◆ **STATED PROBLEM**:
Put each line of the material below into a numbered list, skipping blank lines. Leave the pictures out of your answer.

Saved entries
---------------

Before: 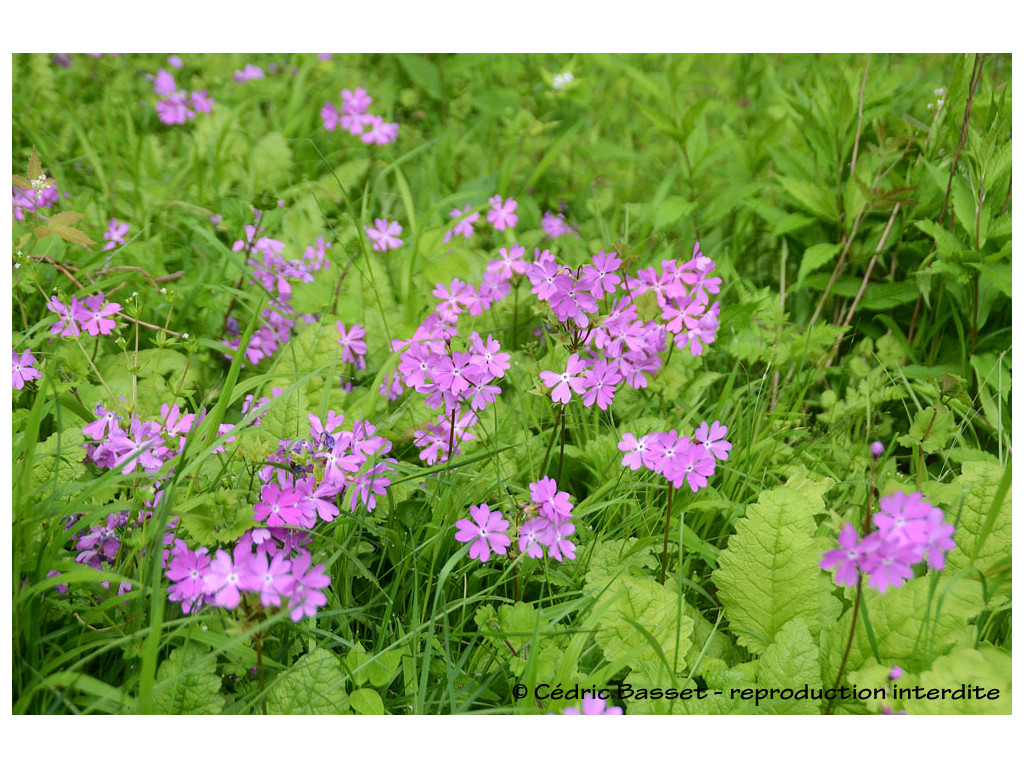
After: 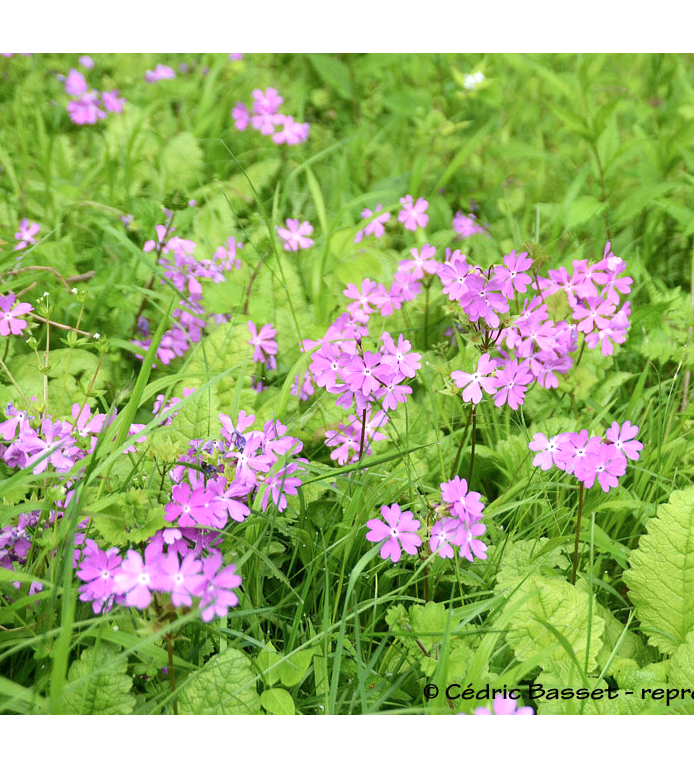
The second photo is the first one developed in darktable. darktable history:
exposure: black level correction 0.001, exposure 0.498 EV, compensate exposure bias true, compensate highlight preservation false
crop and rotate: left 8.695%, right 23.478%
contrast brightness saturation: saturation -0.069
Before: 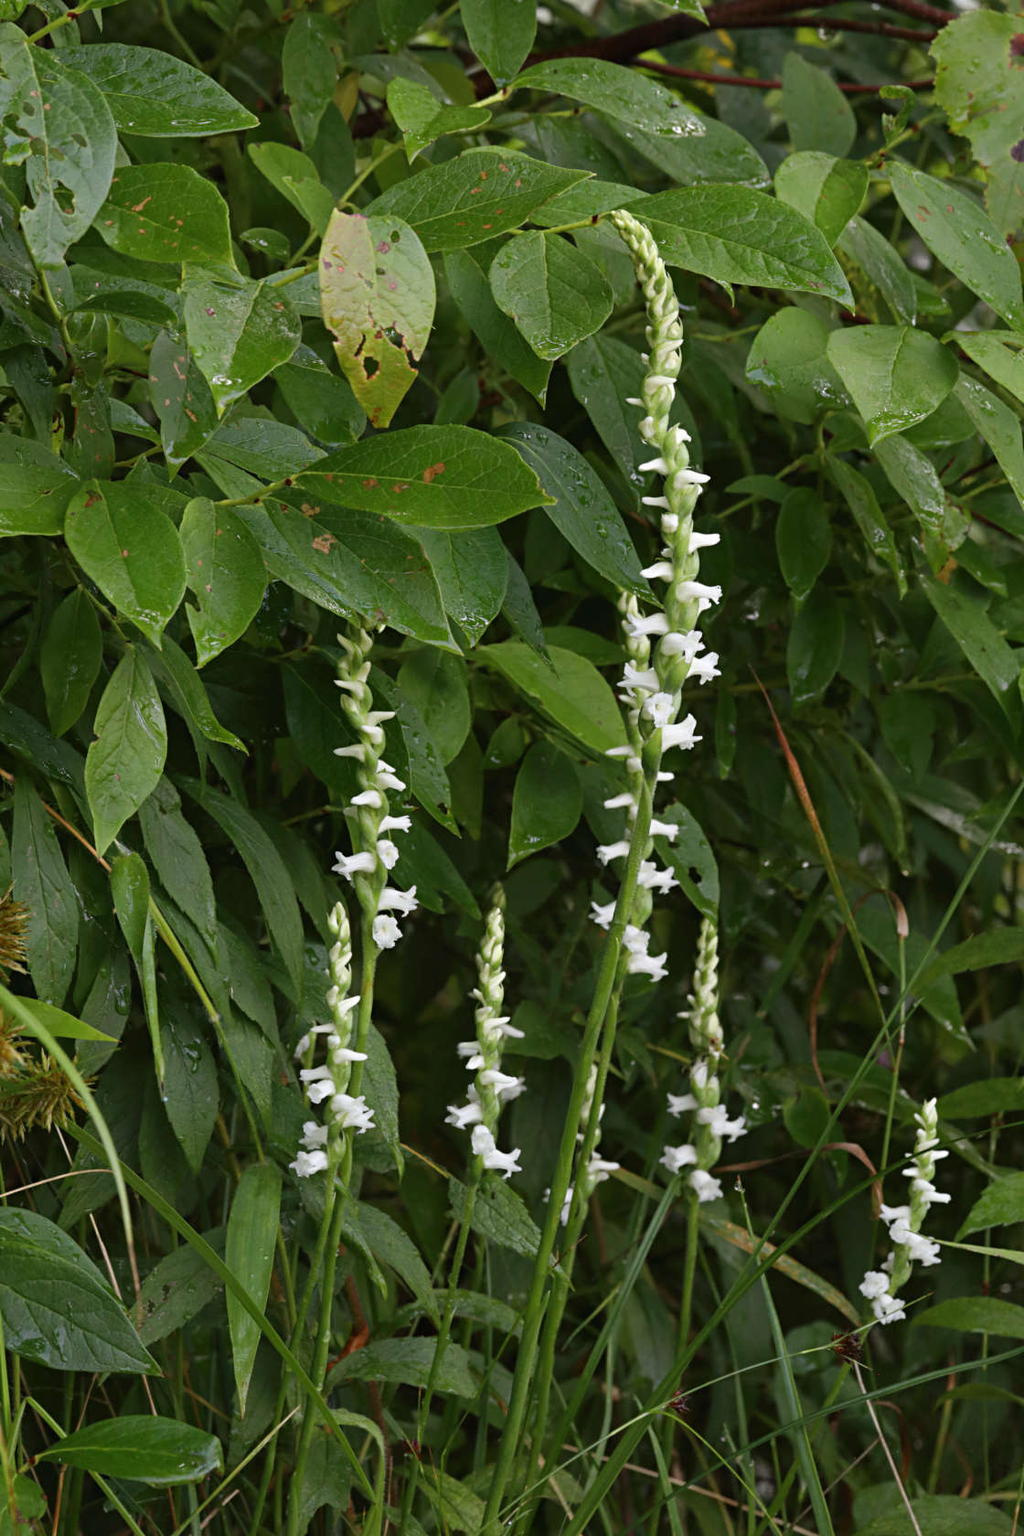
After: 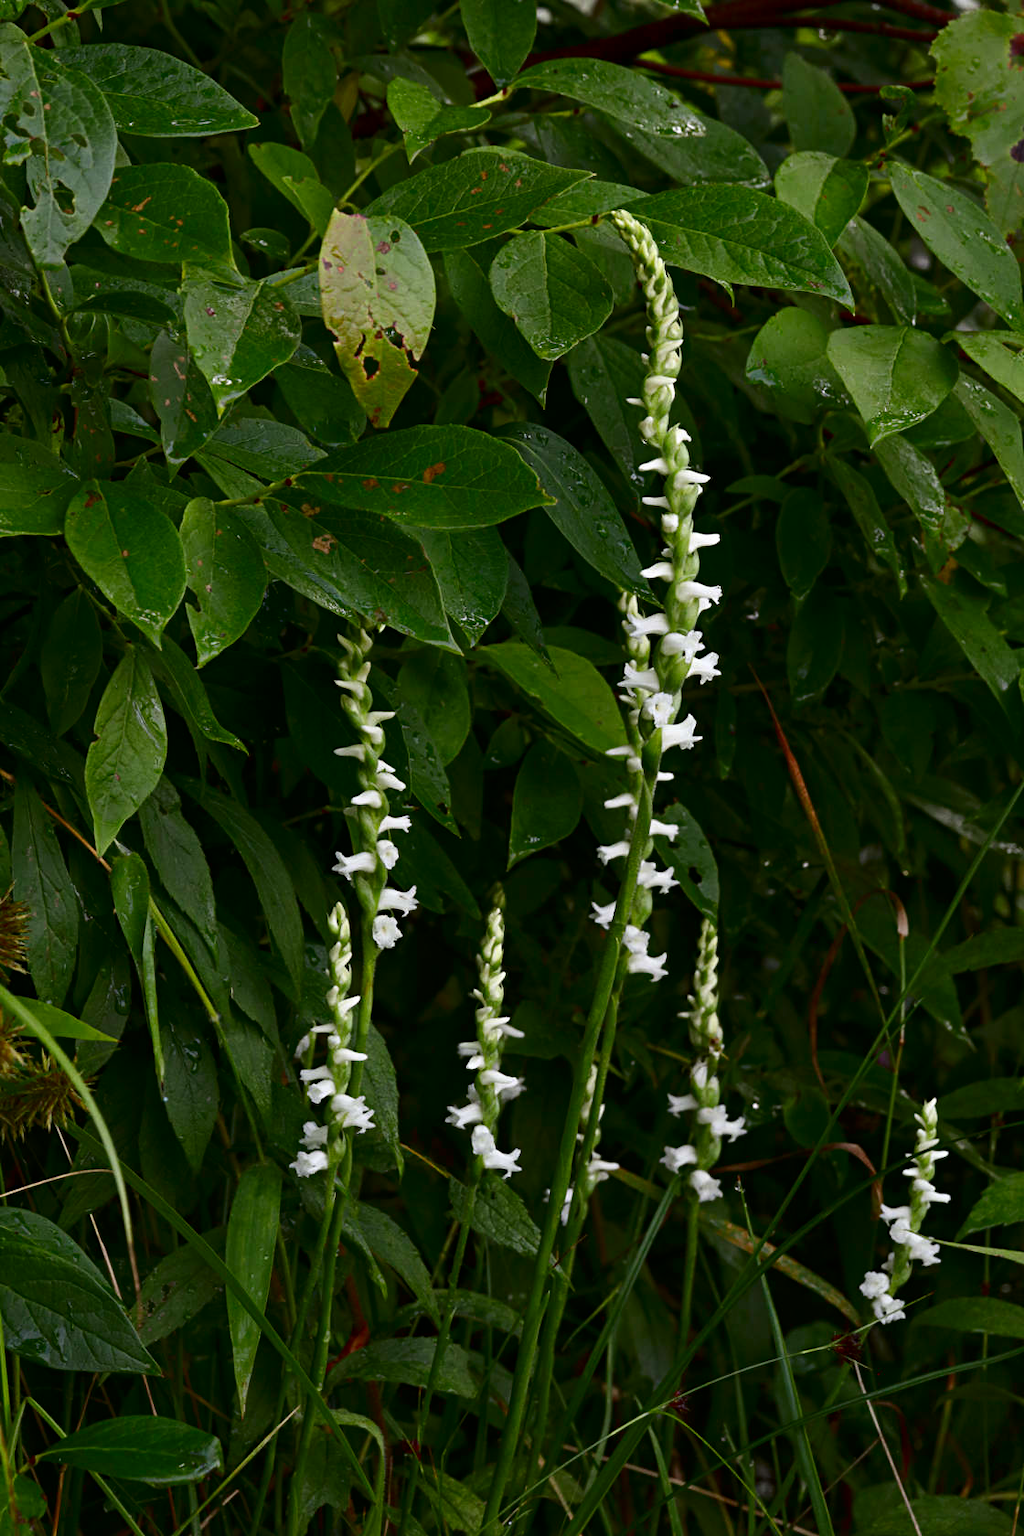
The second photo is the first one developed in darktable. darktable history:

---------------

◆ **EXERCISE RESULT**:
1. Before: 
2. After: 
3. The second photo is the first one developed in darktable. darktable history:
4. exposure: black level correction 0.001, exposure 0.498 EV, compensate exposure bias true, compensate highlight preservation false
5. crop and rotate: left 8.695%, right 23.478%
6. contrast brightness saturation: saturation -0.069
7. Before: 
8. After: 
9. The second photo is the first one developed in darktable. darktable history:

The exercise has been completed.